**Fragmento extraído**
┄┄┄┄┄┄┄┄┄┄

Lo irrenunciable es que somos animales de manada y quizá sea hora de verse más allá de los recuadros de la pantalla, ¿cuántas personas caben antes de que sus píxeles se congelen, sus caras se descoyunten y el audio se acople? “Hasta que todo esto termine…” se ha vuelto una frase manoseada, blanda, que pierde turgencia por los bordes. Lo esencial –los amigos, la familia, el tacto de la primavera-, nos recuerda que sólo se trataba de llegar vivos a este momento, nos convierte de nuevo en militantes del entusiasmo y el primer extrañamiento se borra enseguida.

┄┄┄┄┄┄┄┄┄┄

Datos de coordenadas de puntos clave

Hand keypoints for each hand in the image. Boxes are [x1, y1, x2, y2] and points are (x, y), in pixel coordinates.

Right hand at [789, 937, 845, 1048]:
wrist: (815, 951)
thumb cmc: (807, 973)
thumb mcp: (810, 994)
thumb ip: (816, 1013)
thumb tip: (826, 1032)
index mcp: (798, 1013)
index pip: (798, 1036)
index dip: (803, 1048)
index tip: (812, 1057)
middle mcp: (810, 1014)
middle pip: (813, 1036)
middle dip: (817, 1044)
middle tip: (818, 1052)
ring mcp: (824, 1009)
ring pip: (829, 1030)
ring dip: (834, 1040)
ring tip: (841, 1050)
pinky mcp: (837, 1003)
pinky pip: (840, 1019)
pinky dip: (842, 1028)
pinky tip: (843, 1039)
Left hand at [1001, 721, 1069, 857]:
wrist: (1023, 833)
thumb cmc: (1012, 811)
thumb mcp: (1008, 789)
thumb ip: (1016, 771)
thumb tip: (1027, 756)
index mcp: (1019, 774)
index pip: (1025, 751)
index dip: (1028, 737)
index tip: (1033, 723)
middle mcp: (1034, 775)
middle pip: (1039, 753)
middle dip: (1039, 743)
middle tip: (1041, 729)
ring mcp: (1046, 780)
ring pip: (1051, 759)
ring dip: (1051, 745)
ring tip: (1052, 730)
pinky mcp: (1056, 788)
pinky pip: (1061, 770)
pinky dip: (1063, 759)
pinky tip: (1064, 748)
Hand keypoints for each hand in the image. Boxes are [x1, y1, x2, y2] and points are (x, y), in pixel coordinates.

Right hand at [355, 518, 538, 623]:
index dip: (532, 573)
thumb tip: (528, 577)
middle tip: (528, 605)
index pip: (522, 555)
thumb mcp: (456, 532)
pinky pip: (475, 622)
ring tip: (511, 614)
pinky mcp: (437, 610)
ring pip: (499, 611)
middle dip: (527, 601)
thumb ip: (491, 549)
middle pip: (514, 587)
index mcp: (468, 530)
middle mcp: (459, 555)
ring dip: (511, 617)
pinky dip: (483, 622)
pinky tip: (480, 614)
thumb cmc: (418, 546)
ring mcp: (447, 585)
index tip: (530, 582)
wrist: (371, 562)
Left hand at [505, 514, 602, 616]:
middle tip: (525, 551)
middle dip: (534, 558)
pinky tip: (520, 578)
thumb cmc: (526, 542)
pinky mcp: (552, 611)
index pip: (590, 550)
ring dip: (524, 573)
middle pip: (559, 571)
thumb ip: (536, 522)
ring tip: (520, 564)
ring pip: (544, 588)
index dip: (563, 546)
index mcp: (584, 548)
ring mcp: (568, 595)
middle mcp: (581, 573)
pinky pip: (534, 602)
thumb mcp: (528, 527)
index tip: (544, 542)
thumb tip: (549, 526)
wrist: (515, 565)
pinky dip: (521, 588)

┄┄┄┄┄┄┄┄┄┄

**Completa lo siguiente**
(1) Según el pasaje sobre vernos más allá de la pantalla, ¿qué clase de animales somos?
(2) Reproduce literalmente el pasaje sobre vernos más allá de la pantalla, empezando por "Lo irrenunciable es" y continuando hasta "se borra enseguida.".
(3) Retoma el pasaje sobre vernos más allá de la pantalla a partir de su última oración.

**Conjunto de respuestas**
(1) Animales de manada.

(2)
Lo irrenunciable es que somos animales de manada y quizá sea hora de verse más allá de los recuadros de la pantalla, ¿cuántas personas caben antes de que sus píxeles se congelen, sus caras se descoyunten y el audio se acople? “Hasta que todo esto termine…” se ha vuelto una frase manoseada, blanda, que pierde turgencia por los bordes. Lo esencial –los amigos, la familia, el tacto de la primavera-, nos recuerda que sólo se trataba de llegar vivos a este momento, nos convierte de nuevo en militantes del entusiasmo y el primer extrañamiento se borra enseguida.

(3)
En la terraza de mi madre, frente al café ya frío por la tertulia, descubro que la paz que me inyecta el paisaje es el perímetro azul que lo cierra, las montañas de Cullera y su continuación en la línea del mar. Apuro mi taza y mi madre ya está ofreciéndome solícita una nueva. No quiere que me vaya todavía. La miro y me sé afortunada de tenerla, cumplir un año sin funerales es un regalo y ella todavía no está vacunada pero se mueve como una anguila, he tenido que emplearme a fondo con su mascarilla, con su hartazgo y con sus ganas de volver al despacho de la facultad. Escucho también su lista de quejas, su agotamiento, su manida forma de sobrellevar la desdicha, que es su legado. Las montañas cierran su letanía, parecen escucharla, exhalarla, emitirla de memoria. Cuando yo era niña, todo lo que pudiera terminar lo hacía allí, en ese final del mundo, un bastidor de roca que recogía el tope de la mirada y no conocía aeropuertos. Hay violencias sutiles que laten entre nosotros, hay una lista de manías, de egoísmos trillados. Hay leyendas familiares mil veces dichas. Mis ojos se escapan a Cullera y doy cuenta de que crecer fue eso, desmadejar el fondo del escenario, derribarlo juguetonamente, como terrones de arena sobre la orilla. Ampliarlo para soñar luego el repliegue, la vuelta. En ese movimiento pendular se destila nuestro paso por la raíz y el nudo de la nostalgia que nos habita.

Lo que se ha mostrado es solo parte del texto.